— TEXT BLOCK —
HOLLIE was in town for a few days and to celebrate we walked nine miles on Thursday. And six on Friday - which was going to be twelve but when a second blister popped up ON TOP OF THE FIRST BLISTER on my ring toe, we called it quits-a-roo. I can’t describe how different it is walking with someone than walking alone. When I walk alone, I have a variety of distraction techniques. Sometimes I listen to music, sometime I call my mother, and sometimes I just walk in silence and think about the next talk I have or how I can grow my business or titles for my books that I haven’t written. Lately I've taken to downloading audio books onto my iPod and I walk around listening to Dean Koontz. Who rocks words extremely hard. This latest novel I'm listening to, The Good Guy, is quite suspenseful and I can only imagine how fun it is for the people who pass me on my route to see me suddenly throw my hands over my mouth as my eyes grow wide and I shout, “NO!” and “OHMYGOODNESS!” and “AH! INEVERSAWTHATCOMING!”

— INPUT DATA —
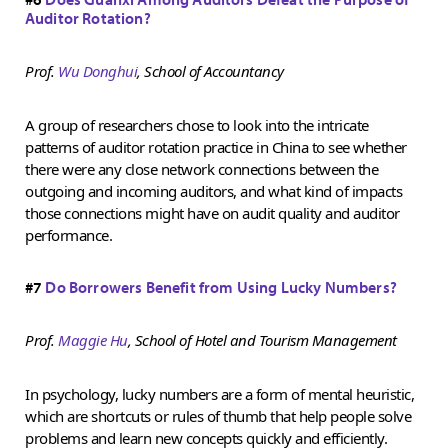
Auditor Rotation?
Prof.
Wu Donghui
, School of Accountancy
A group of researchers chose to look into the intricate
patterns of auditor rotation practice in China to see whether
there were any close network connections between the
outgoing and incoming auditors, and what kind of impacts
those connections might have on audit quality and auditor
performance.
#7
Do Borrowers Benefit from Using Lucky Numbers?
Prof.
Maggie Hu
, School of Hotel and Tourism Management
In psychology, lucky numbers are a form of mental heuristic,
which are shortcuts or rules of thumb that help people solve
problems and learn new concepts quickly and efficiently.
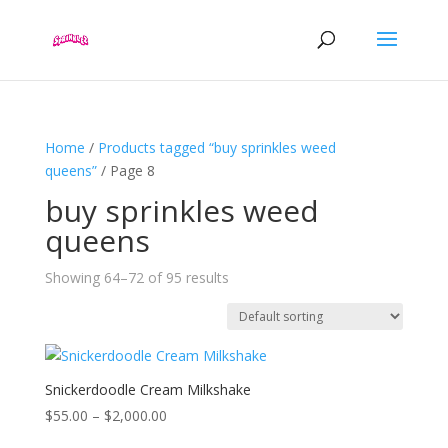
Home
/
Products tagged “buy sprinkles weed
queens”
/ Page 8
buy sprinkles weed
queens
Showing 64–72 of 95 results
Snickerdoodle Cream Milkshake
Price
$
55.00
–
$
2,000.00
range:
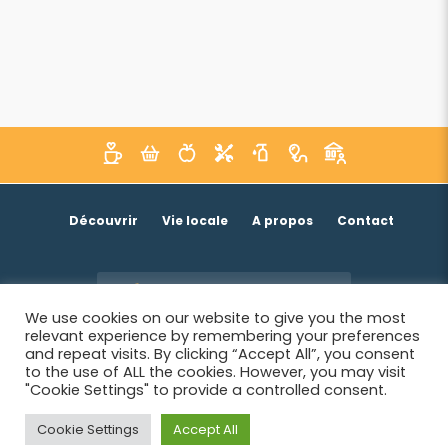
Découvrir
Vie locale
A propos
Contact
Je suis un acteur économique
We use cookies on our website to give you the most
relevant experience by remembering your preferences
and repeat visits. By clicking “Accept All”, you consent
to the use of ALL the cookies. However, you may visit
"Cookie Settings" to provide a controlled consent.
Cookie Settings
Accept All
© 2026 SIWB -
Informations légales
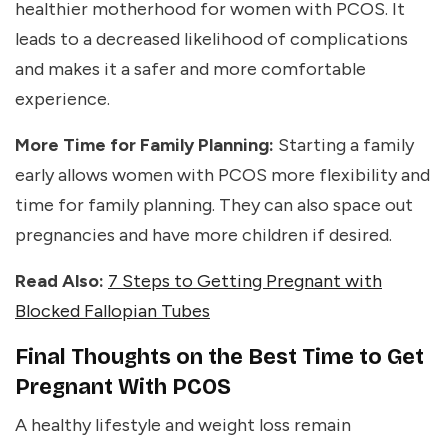
healthier motherhood for women with PCOS. It
leads to a decreased likelihood of complications
and makes it a safer and more comfortable
experience.
More Time for Family Planning:
Starting a family
early allows women with PCOS more flexibility and
time for family planning. They can also space out
pregnancies and have more children if desired.
Read Also:
7 Steps to Getting Pregnant with
Blocked Fallopian Tubes
Final Thoughts on the Best Time to Get
Pregnant With PCOS
A healthy lifestyle and weight loss remain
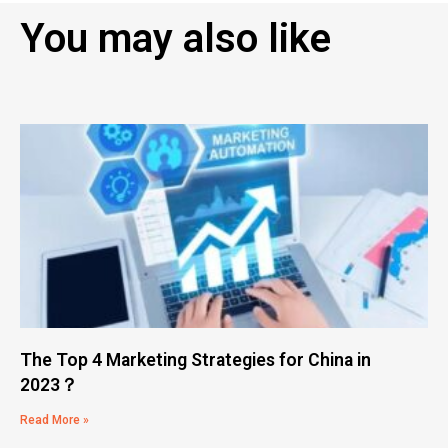
You may also like
The Top 4 Marketing Strategies for China in
2023？
Read More »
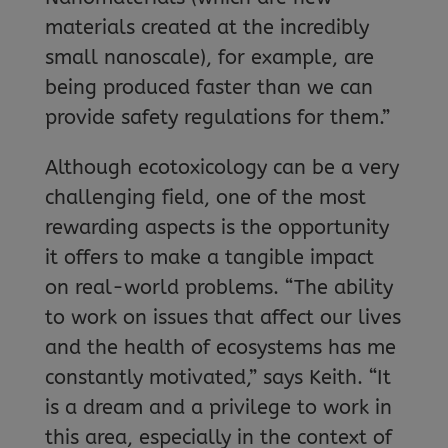
materials created at the incredibly
small nanoscale), for example, are
being produced faster than we can
provide safety regulations for them.”
Although ecotoxicology can be a very
challenging field, one of the most
rewarding aspects is the opportunity
it offers to make a tangible impact
on real-world problems. “The ability
to work on issues that affect our lives
and the health of ecosystems has me
constantly motivated,” says Keith. “It
is a dream and a privilege to work in
this area, especially in the context of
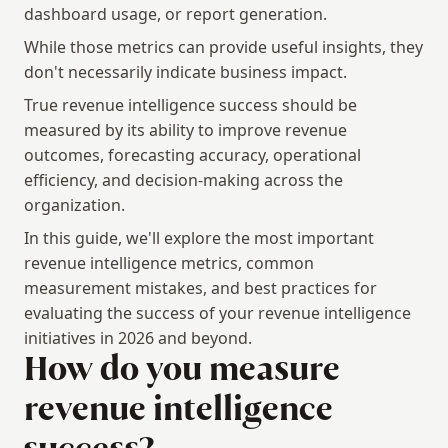
dashboard usage, or report generation.
While those metrics can provide useful insights, they 
don't necessarily indicate business impact.
True revenue intelligence success should be 
measured by its ability to improve revenue 
outcomes, forecasting accuracy, operational 
efficiency, and decision-making across the 
organization.
In this guide, we'll explore the most important 
revenue intelligence metrics, common 
measurement mistakes, and best practices for 
evaluating the success of your revenue intelligence 
initiatives in 2026 and beyond.
How do you measure 
revenue intelligence 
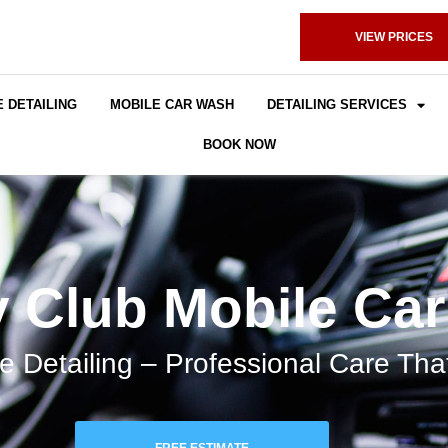
VIEW PRICES
 DETAILING
MOBILE CAR WASH
DETAILING SERVICES
BOOK NOW
 Club Mobile Ca
e Detailing – Professional Care Th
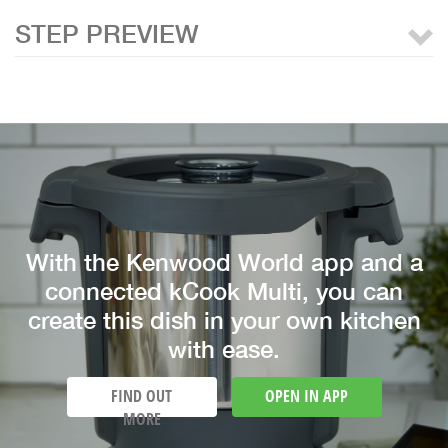
STEP PREVIEW
With the Kenwood World app and a
connected kCook Multi, you can
create this dish in your own kitchen
with ease.
FIND OUT
OPEN IN APP
MORE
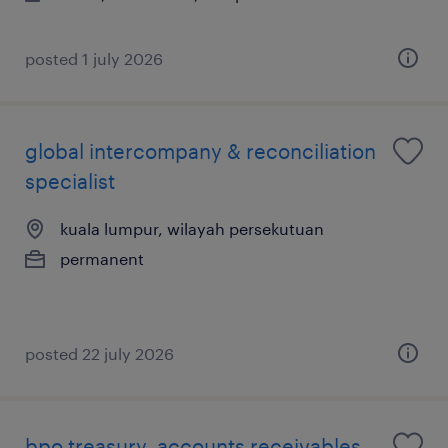
posted 1 july 2026
global intercompany & reconciliation
specialist
kuala lumpur, wilayah persekutuan
permanent
posted 22 july 2026
bpo treasury, accounts receivables,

— EXERCISE BRIEF —
Extend the blog post about walking alone versus walking with a friend, starting right after its last sentence.

— OUTPUT FOR THIS TASK —
During the 12 walks that made up the 3 Day season last year I walked with a lot of people. It’s part of my job, you know. And I did love that part. I enjoyed walking with and talking to other walkers. I enjoyed hearing their stories of why they walk. I enjoyed giving them encouragement when they needed it and, frankly, taking some myself when I needed it. These people are amazing. Open and honest. Gentle. Funny. Willing to lend a hand, an ear, willing to share their feelings deeply. But as much as they share and give and as vulnerable as they are across those 60 miles, they are still strangers to me. Less so after we’ve seen and poked at each other’s blisters, but strangers still.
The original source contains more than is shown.